• Supplied data
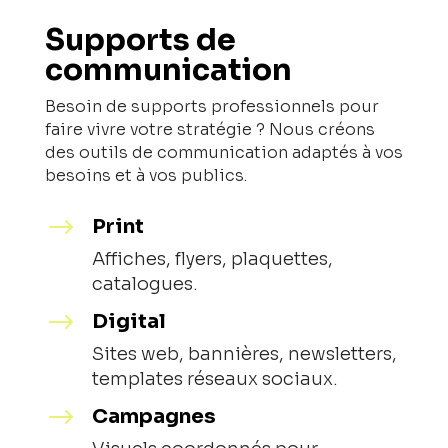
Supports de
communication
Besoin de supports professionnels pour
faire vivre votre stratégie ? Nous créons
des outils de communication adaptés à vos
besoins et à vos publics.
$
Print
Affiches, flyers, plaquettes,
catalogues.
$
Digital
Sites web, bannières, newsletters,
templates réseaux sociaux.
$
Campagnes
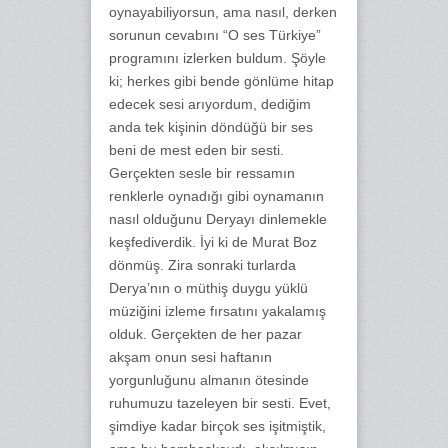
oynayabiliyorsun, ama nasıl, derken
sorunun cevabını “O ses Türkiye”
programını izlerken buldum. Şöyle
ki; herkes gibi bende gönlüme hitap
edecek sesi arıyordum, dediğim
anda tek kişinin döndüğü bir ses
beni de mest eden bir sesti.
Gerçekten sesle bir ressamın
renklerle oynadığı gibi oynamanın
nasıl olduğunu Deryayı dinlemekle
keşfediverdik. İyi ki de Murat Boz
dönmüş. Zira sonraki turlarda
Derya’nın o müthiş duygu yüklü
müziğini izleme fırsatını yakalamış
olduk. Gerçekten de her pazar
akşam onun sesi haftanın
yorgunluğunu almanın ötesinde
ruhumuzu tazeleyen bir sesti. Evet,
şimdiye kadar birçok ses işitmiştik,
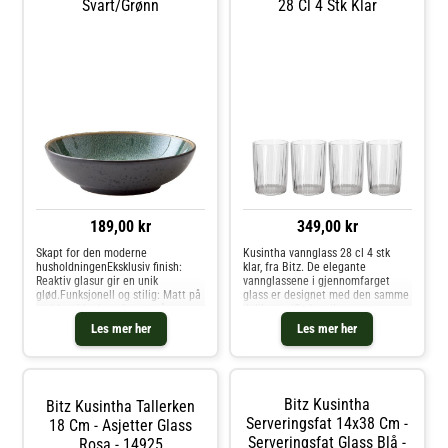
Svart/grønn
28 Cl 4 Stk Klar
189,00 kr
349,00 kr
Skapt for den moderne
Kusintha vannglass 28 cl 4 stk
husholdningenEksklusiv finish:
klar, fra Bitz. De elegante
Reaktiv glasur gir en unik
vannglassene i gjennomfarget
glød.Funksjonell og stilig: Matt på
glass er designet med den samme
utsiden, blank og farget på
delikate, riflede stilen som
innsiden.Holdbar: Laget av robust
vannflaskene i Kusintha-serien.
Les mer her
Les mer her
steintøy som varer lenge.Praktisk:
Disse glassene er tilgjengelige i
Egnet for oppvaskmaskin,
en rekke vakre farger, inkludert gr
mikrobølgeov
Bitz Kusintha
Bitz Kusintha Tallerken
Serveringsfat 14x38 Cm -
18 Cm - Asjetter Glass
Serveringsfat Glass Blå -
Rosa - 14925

* * *

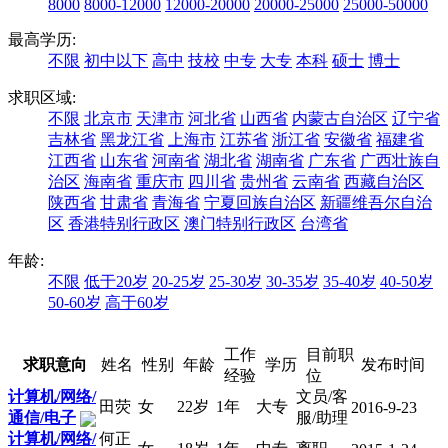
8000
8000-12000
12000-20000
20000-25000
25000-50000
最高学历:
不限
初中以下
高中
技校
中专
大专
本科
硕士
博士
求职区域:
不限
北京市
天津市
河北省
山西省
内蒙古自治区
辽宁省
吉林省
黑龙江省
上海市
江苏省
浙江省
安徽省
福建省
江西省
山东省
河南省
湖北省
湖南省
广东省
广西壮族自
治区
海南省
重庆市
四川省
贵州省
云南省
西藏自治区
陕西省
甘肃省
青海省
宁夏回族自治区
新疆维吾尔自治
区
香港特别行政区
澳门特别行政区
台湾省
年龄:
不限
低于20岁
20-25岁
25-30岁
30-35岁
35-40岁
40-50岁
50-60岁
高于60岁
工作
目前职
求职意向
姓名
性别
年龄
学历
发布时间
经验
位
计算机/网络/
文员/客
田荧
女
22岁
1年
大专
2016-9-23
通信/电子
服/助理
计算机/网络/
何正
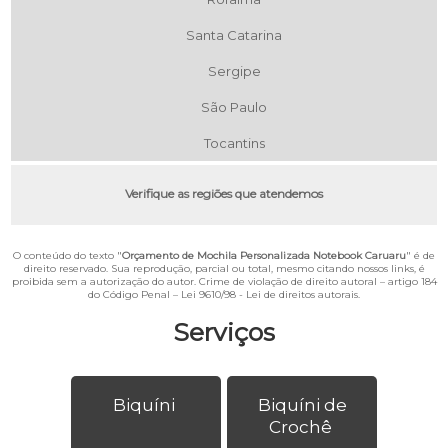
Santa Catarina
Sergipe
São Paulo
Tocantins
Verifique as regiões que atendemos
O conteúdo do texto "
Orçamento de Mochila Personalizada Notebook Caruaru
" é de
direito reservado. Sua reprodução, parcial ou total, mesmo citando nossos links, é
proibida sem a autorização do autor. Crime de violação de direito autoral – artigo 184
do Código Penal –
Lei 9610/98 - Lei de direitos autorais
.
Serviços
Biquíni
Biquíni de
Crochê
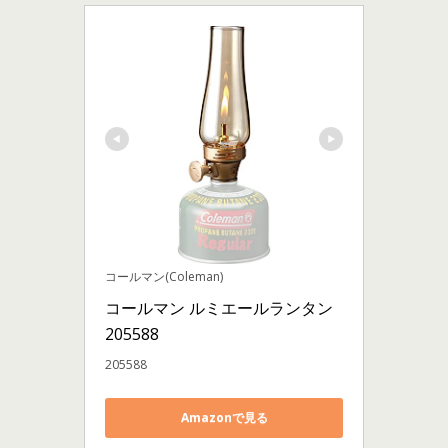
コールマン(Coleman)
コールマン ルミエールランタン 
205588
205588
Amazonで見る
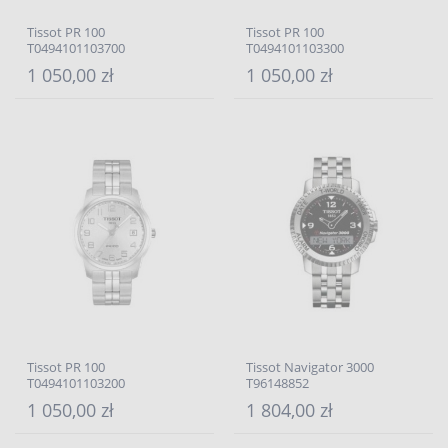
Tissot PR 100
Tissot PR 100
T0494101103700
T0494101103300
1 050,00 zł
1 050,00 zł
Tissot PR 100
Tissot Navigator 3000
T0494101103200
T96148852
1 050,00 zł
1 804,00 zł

--

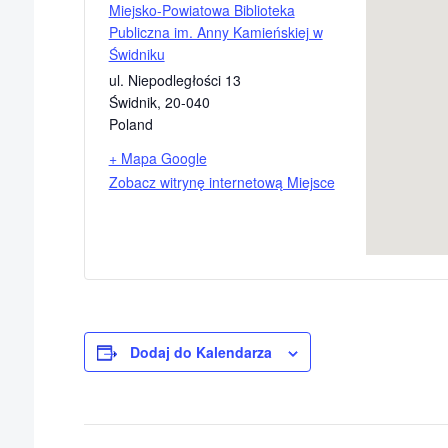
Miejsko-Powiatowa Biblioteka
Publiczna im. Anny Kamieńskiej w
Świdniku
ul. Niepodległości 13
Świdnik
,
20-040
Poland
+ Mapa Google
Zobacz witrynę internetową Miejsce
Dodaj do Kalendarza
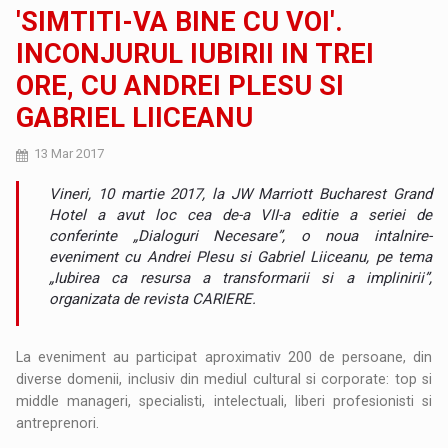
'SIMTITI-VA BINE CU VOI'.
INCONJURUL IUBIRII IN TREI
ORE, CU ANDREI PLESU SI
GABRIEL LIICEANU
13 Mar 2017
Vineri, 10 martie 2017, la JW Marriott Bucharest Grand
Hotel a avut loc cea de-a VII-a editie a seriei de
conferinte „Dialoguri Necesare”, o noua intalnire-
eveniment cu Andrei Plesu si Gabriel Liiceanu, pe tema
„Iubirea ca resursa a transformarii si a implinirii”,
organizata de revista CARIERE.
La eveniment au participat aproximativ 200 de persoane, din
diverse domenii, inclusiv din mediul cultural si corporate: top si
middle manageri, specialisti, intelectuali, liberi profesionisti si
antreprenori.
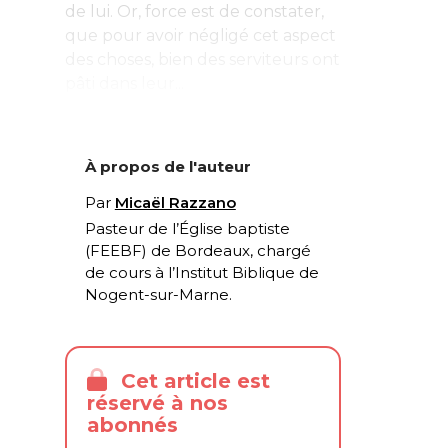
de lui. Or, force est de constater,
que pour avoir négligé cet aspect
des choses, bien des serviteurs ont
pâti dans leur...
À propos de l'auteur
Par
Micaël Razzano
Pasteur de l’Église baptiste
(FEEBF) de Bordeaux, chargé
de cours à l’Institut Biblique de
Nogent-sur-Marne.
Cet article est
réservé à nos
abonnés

• What you are asked to do
Exact copy, pictures excluded: every line above from the one containing "keşfediverdik. İyi ki de Murat Boz" to the one containing "vannflaskene i Kusintha-serien.", inclusive, and nothing more.

• Reply
keşfediverdik. İyi ki de Murat Boz
dönmüş. Zira sonraki turlarda
Derya’nın o müthiş duygu yüklü
müziğini izleme fırsatını yakalamış
olduk. Gerçekten de her pazar
akşam onun sesi haftanın
yorgunluğunu almanın ötesinde
ruhumuzu tazeleyen bir sesti. Evet,
şimdiye kadar birçok ses işitmiştik,
Svart/grønn
28 Cl 4 Stk Klar
189,00 kr
349,00 kr
Skapt for den moderne
Kusintha vannglass 28 cl 4 stk
husholdningenEksklusiv finish:
klar, fra Bitz. De elegante
Reaktiv glasur gir en unik
vannglassene i gjennomfarget
glød.Funksjonell og stilig: Matt på
glass er designet med den samme
utsiden, blank og farget på
delikate, riflede stilen som
innsiden.Holdbar: Laget av robust
vannflaskene i Kusintha-serien.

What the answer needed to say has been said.